司法書士内藤卓のLEAGALBLOG

会社法及び商業登記に関する話題を中心に,消費者問題,司法書士,京都に関する話題等々を取り上げています。

登記原因証明情報(根抵当権と会社分割)

2005-04-03 23:39:23 | 司法書士(改正不動産登記法等)
 新会社法では、吸収分割について
「株式会社又は合同会社がその事業に関して有する権利義務の全部又は一部を分割後他の会社に承継させることをいう。」(新会社法第2条第29号)
と定義される。

 関係整備法で民法の一部改正もなされるが、改正後の第398条の10は次のとおり。

 (根抵当権者又は債務者の会社分割)
第398条の10 元本の確定前に根抵当権者を分割をする会社とする分割があったときは、根抵当権は、分割の時に存する債権のほか、分割をした会社及び分割により設立された会社又は当該分割をした会社がその事業に関して有する権利義務の全部又は一部を当該会社から承継した会社が分割後に取得する債権を担保する。
2 元本の確定前にその債務者を分割をする会社とする分割があったときは、根抵当権は、分割の時に存する債務のほか、分割をした会社及び分割により設立された会社又は当該分割をした会社がその事業に関して有する権利義務の全部又は一部を当該会社から承継した会社が分割後に負担する債務を担保する。
3 前条第3項から第5項までの規定は、前2項の場合について準用する。

 確定前の根抵当権に関して、根抵当権者が会社分割を行った場合の根抵当権一部移転登記申請に際しての登記原因証明情報として、民法の規定と通達をベースにすると、会社分割を証する履歴事項証明書で足りると私は考えるが、別に分割契約書又は分割計画書の内容を証する書面の添付を要するという考え方もあり、登記実務において意見の一致を見ていない(大阪は前者、東京は後者)。

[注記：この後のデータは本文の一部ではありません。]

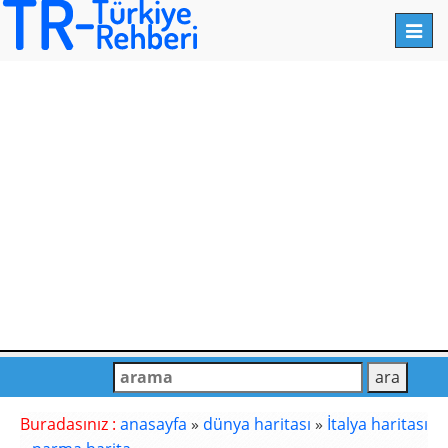
Toggl
navig
Buradasınız :
anasayfa
»
dünya haritası
»
İtalya haritası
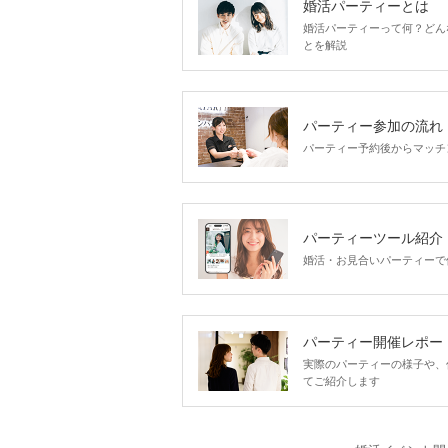
婚活パーティーとは
婚活パーティーって何？どん
とを解説
パーティー参加の流れ
パーティー予約後からマッチ
パーティーツール紹介
婚活・お見合いパーティーで
パーティー開催レポー
実際のパーティーの様子や、
てご紹介します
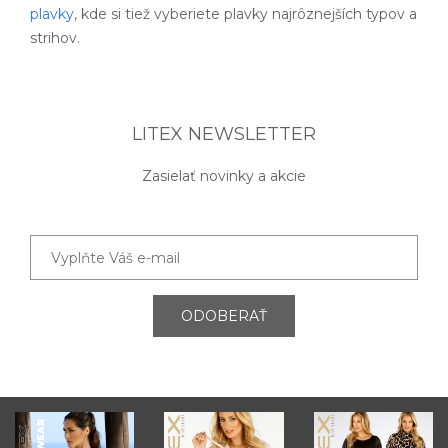
plavky
, kde si tiež vyberiete plavky najrôznejších typov a
strihov.
LITEX NEWSLETTER
Zasielať novinky a akcie
ODOBERAŤ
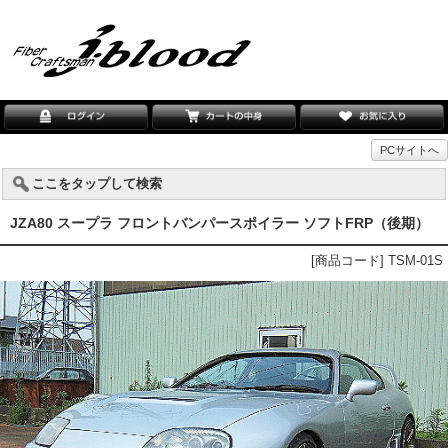
PCサイトへ
ここをタップして検索
JZA80 スープラ フロントバンパースポイラー ソフトFRP（後期）
[商品コード] TSM-01S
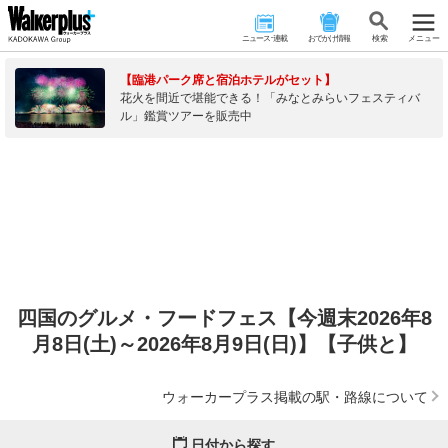
ニュース･連載
おでかけ情報
検 索
メニュー
【臨港パーク席と宿泊ホテルがセット】
花火を間近で堪能できる！「みなとみらいフェスティバ
ル」鑑賞ツアーを販売中
四国のグルメ・フードフェス【今週末2026年8
月8日(土)～2026年8月9日(日)】【子供と】
ウォーカープラス掲載の駅・路線について
日付から探す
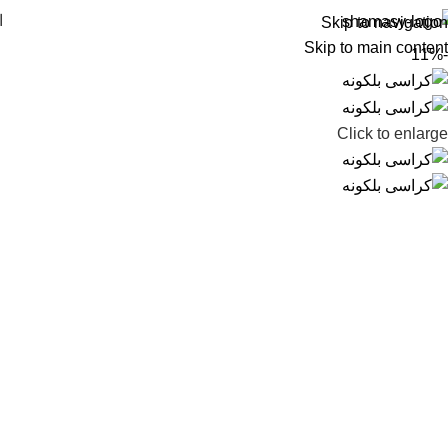
ا
Skip to navigation
Skip to main content
-11%
Click to enlarge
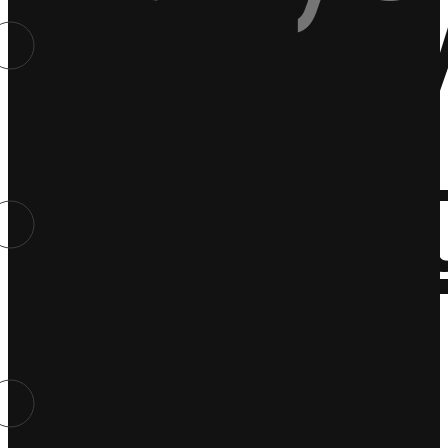
Polit
Spor
Gosp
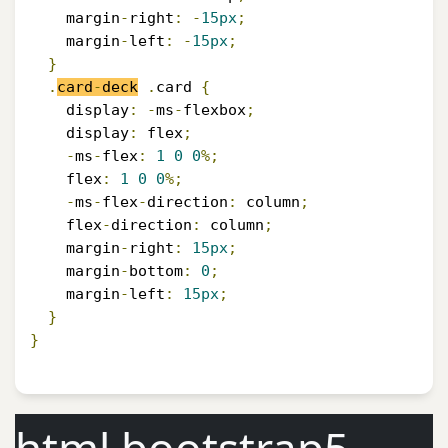
    margin
-
right
:
-
15px
;
    margin
-
left
:
-
15px
;
}
.
card
-
deck
.
card 
{
    display
:
-
ms
-
flexbox
;
    display
:
 flex
;
-
ms
-
flex
:
1
0
0
%;
    flex
:
1
0
0
%;
-
ms
-
flex
-
direction
:
 column
;
    flex
-
direction
:
 column
;
    margin
-
right
:
15px
;
    margin
-
bottom
:
0
;
    margin
-
left
:
15px
;
}
}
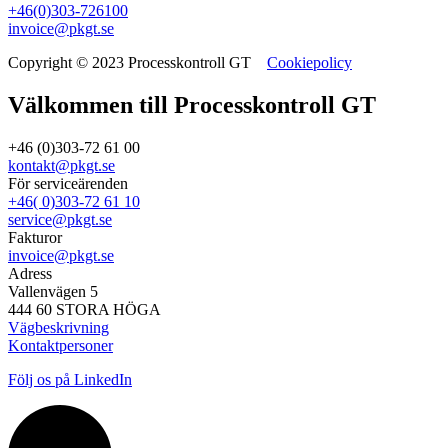
+46(0)303-726100
invoice@pkgt.se
Copyright © 2023 Processkontroll GT
Cookiepolicy
Välkommen till Processkontroll GT
+46 (0)303-72 61 00
kontakt@pkgt.se
För serviceärenden
+46( 0)303-72 61 10
service@pkgt.se
Fakturor
invoice@pkgt.se
Adress
Vallenvägen 5
444 60 STORA HÖGA
Vägbeskrivning
Kontaktpersoner
Följ os på LinkedIn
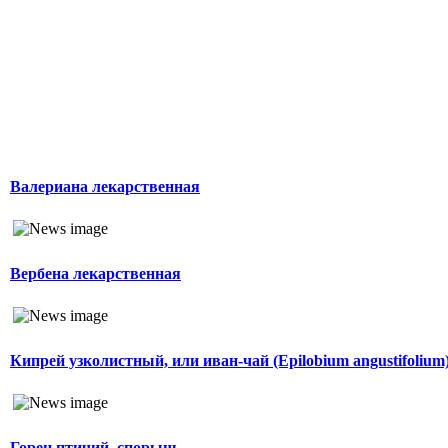
Валериана лекарственная
Вербена лекарственная
Кипрей узколистный, или иван-чай (Epilobium angustifolium
Горец птичий, спорыш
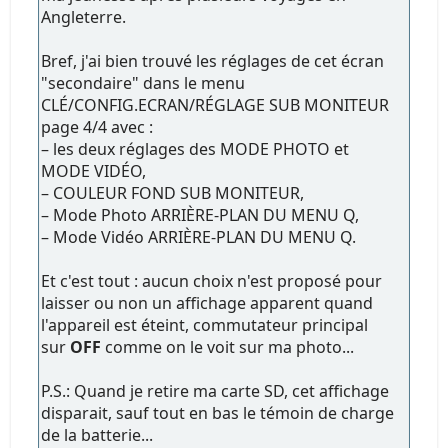
Angleterre.
Bref, j'ai bien trouvé les réglages de cet écran
"secondaire" dans le menu
CLÉ/CONFIG.ECRAN/RÉGLAGE SUB MONITEUR
page 4/4 avec :
– les deux réglages des MODE PHOTO et
MODE VIDÉO,
– COULEUR FOND SUB MONITEUR,
– Mode Photo ARRIÈRE-PLAN DU MENU Q,
– Mode Vidéo ARRIÈRE-PLAN DU MENU Q.
Et c'est tout : aucun choix n'est proposé pour
laisser ou non un affichage apparent quand
l'appareil est éteint, commutateur principal
sur
OFF
comme on le voit sur ma photo...
P.S.: Quand je retire ma carte SD, cet affichage
disparait, sauf tout en bas le témoin de charge
de la batterie...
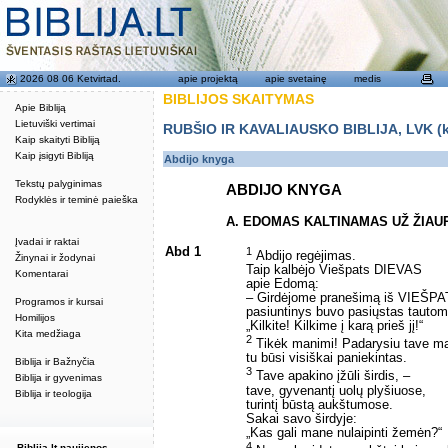
2026 08 06 Ketvirtad.
apie projektą
apie svetainę
medis
BIBLIJOS SKAITYMAS
Apie Bibliją
Lietuviški vertimai
RUBŠIO IR KAVALIAUSKO BIBLIJA, LVK (kat
Kaip skaityti Bibliją
Kaip įsigyti Bibliją
Abdijo knyga
Tekstų palyginimas
ABDIJO KNYGA
Rodyklės ir teminė paieška
A. EDOMAS KALTINAMAS UŽ ŽIA
Įvadai ir raktai
Abd 1
1
Abdijo regėjimas.
Žinynai ir žodynai
Taip kalbėjo Viešpats DIEVAS
Komentarai
apie Edomą:
– Girdėjome pranešimą iš VIEŠPA
Programos ir kursai
pasiuntinys buvo pasiųstas tautom
Homilijos
„Kilkite! Kilkime į karą prieš jį!“
Kita medžiaga
2
Tikėk manimi! Padarysiu tave maž
tu būsi visiškai paniekintas.
Biblija ir Bažnyčia
3
Tave apakino įžūli širdis, –
Biblija ir gyvenimas
tave, gyvenantį uolų plyšiuose,
Biblija ir teologija
turintį būstą aukštumose.
Sakai savo širdyje:
„Kas gali mane nulaipinti žemėn?“
4
Biblija.lt naujienos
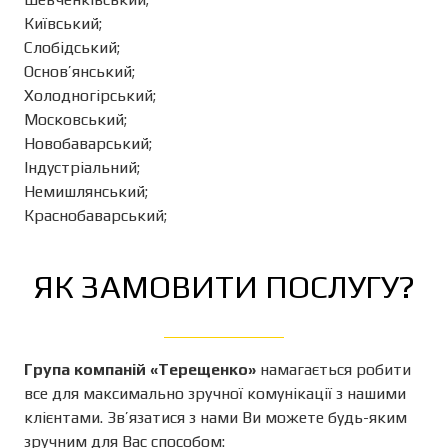
Київський;
Слобідський;
Основ’янський;
Холодногірський;
Московський;
Новобаварський;
Індустріальний;
Немишлянський;
Краснобаварський;
ЯК ЗАМОВИТИ ПОСЛУГУ?
Група компаній «Терещенко»
намагається робити
все для максимально зручної комунікації з нашими
клієнтами. Зв’язатися з нами Ви можете будь-яким
зручним для Вас способом:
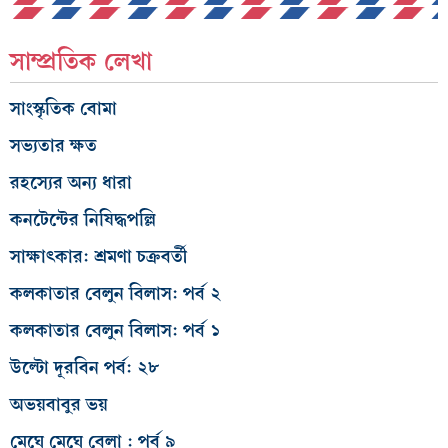
সাম্প্রতিক লেখা
সাংস্কৃতিক বোমা
সভ্যতার ক্ষত
রহস্যের অন্য ধারা
কনটেন্টের নিষিদ্ধপল্লি
সাক্ষাৎকার: শ্রমণা চক্রবর্তী
কলকাতার বেলুন বিলাস: পর্ব ২
কলকাতার বেলুন বিলাস: পর্ব ১
উল্টো দূরবিন পর্ব: ২৮
অভয়বাবুর ভয়
মেঘে মেঘে বেলা : পর্ব ৯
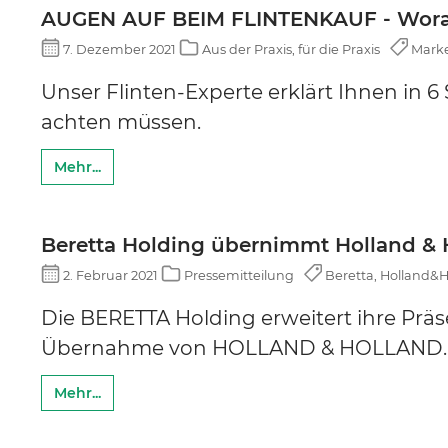
AUGEN AUF BEIM FLINTENKAUF - Worauf
7. Dezember 2021
Aus der Praxis, für die Praxis
Marken
Unser Flinten-Experte erklärt Ihnen in 6
achten müssen.
Mehr...
Beretta Holding übernimmt Holland & 
2. Februar 2021
Pressemitteilung
Beretta, Holland&H
Die BERETTA Holding erweitert ihre Präs
Übernahme von HOLLAND & HOLLAND.
Mehr...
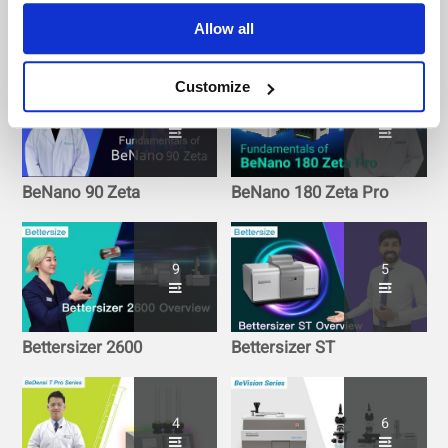
Other Playlists
Allow all
Customize
6
16
BeNano 90 Zeta
BeNano 180 Zeta Pro
9
5
Bettersizer 2600
Bettersizer ST
4
6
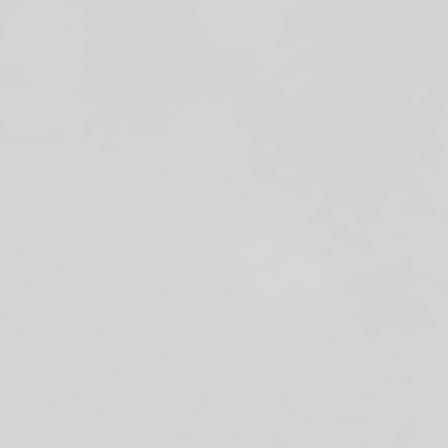
Verloopringen
Pluggen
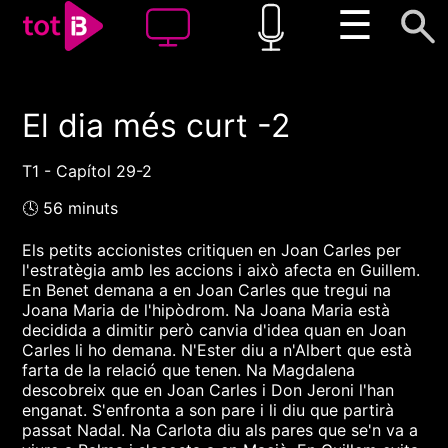
☰
El dia més curt -2
00:00
00:00
1x
T1 - Capítol 29-2
🕓 56 minuts
Els petits accionistes critiquen en Joan Carles per
l'estratègia amb les accions i això afecta en Guillem.
En Benet demana a en Joan Carles que tregui na
Joana Maria de l'hipòdrom. Na Joana Maria està
decidida a dimitir però canvia d'idea quan en Joan
Carles li ho demana. N'Ester diu a n'Albert que està
farta de la relació que tenen. Na Magdalena
descobreix que en Joan Carles i Don Jeroni l'han
enganat. S'enfronta a son pare i li diu que partirà
passat Nadal. Na Carlota diu als pares que se'n va a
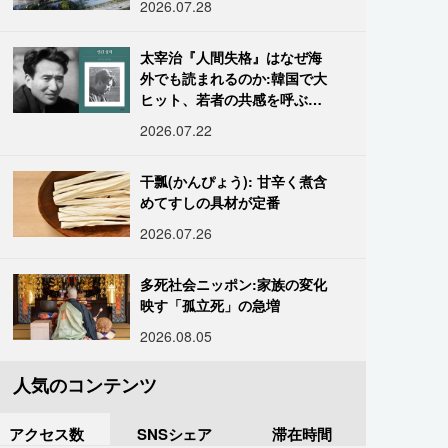
2026.07.28
太宰治『人間失格』はなぜ海
外でも読まれるのか:韓国で大
ヒット、若者の共感を呼ぶ
「道化」の心理
2026.07.22
干瓢(かんぴょう): 甘辛く煮含
めてすしの具材が定番
2026.07.26
多死社会ニッポン:家族の変化
映す「孤立死」の急増
2026.08.05
人気のコンテンツ
アクセス数
SNSシェア
滞在時間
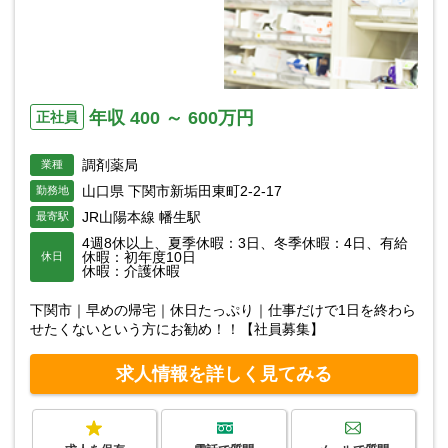
年収 400 ～ 600万円
正社員
調剤薬局
業種
山口県 下関市新垢田東町2-2-17
勤務地
JR山陽本線 幡生駅
最寄駅
4週8休以上、夏季休暇：3日、冬季休暇：4日、有給
休暇：初年度10日
休日
休暇：介護休暇
下関市｜早めの帰宅｜休日たっぷり｜仕事だけで1日を終わら
せたくないという方にお勧め！！【社員募集】
求人情報を詳しく見てみる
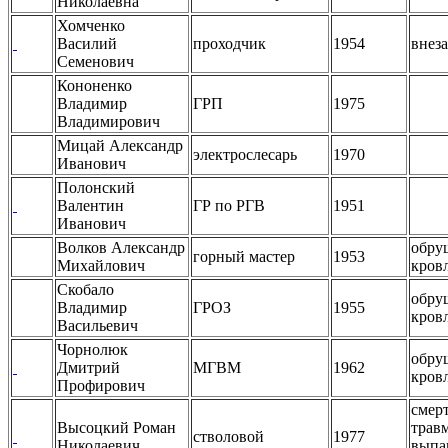
Николаевна
Хомченко
Василий
проходчик
1954
внез
Семенович
Кононенко
Владимир
ГРП
1975
Владимирович
Мицай Александр
электрослесарь
1970
Иванович
Полонский
Валентин
ГР по РГВ
1951
Иванович
Волков Александр
обру
горный мастер
1953
Михайлович
кров
Скобало
обру
Владимир
ГРОЗ
1955
кров
Васильевич
Чорнолюк
обру
Дмитрий
МГВМ
1962
кров
Профирович
смер
Высоцкий Роман
трав
стволовой
1977
Николаевич
выпа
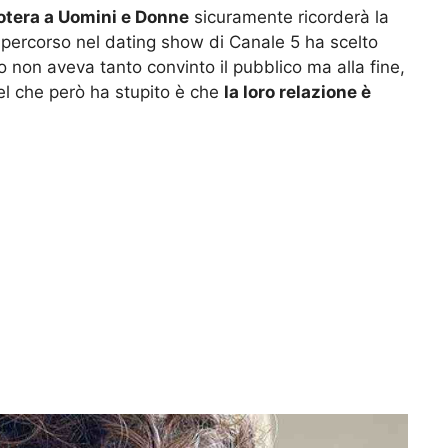
otera a Uomini e Donne
sicuramente ricorderà la
o percorso nel dating show di Canale 5 ha scelto
zio non aveva tanto convinto il pubblico ma alla fine,
uel che però ha stupito è che
la loro relazione è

 しかし、新会社法下においても結局、民法第398条の10の規定が存置されるということは、根抵当権の取扱に関しては従来どおりということではないのだろうか?
 上記改正後の条文もやはり法律上当然の準共有と読める。別段の定めを重視して登記原因証明情報の内容としなければならないというのであれば、この規定を削除すべきであろう。削除せずに存置するのであれば、但書として「但し、分割計画書又は分割契約書に別段の定めがあるときはこの限りでない。」と付け加えるべき。
 当初の「通達」を維持しつつ、省略を認めた「通知」を発したため、登記原因証明情報との整合性が図れなくなってしまったものである。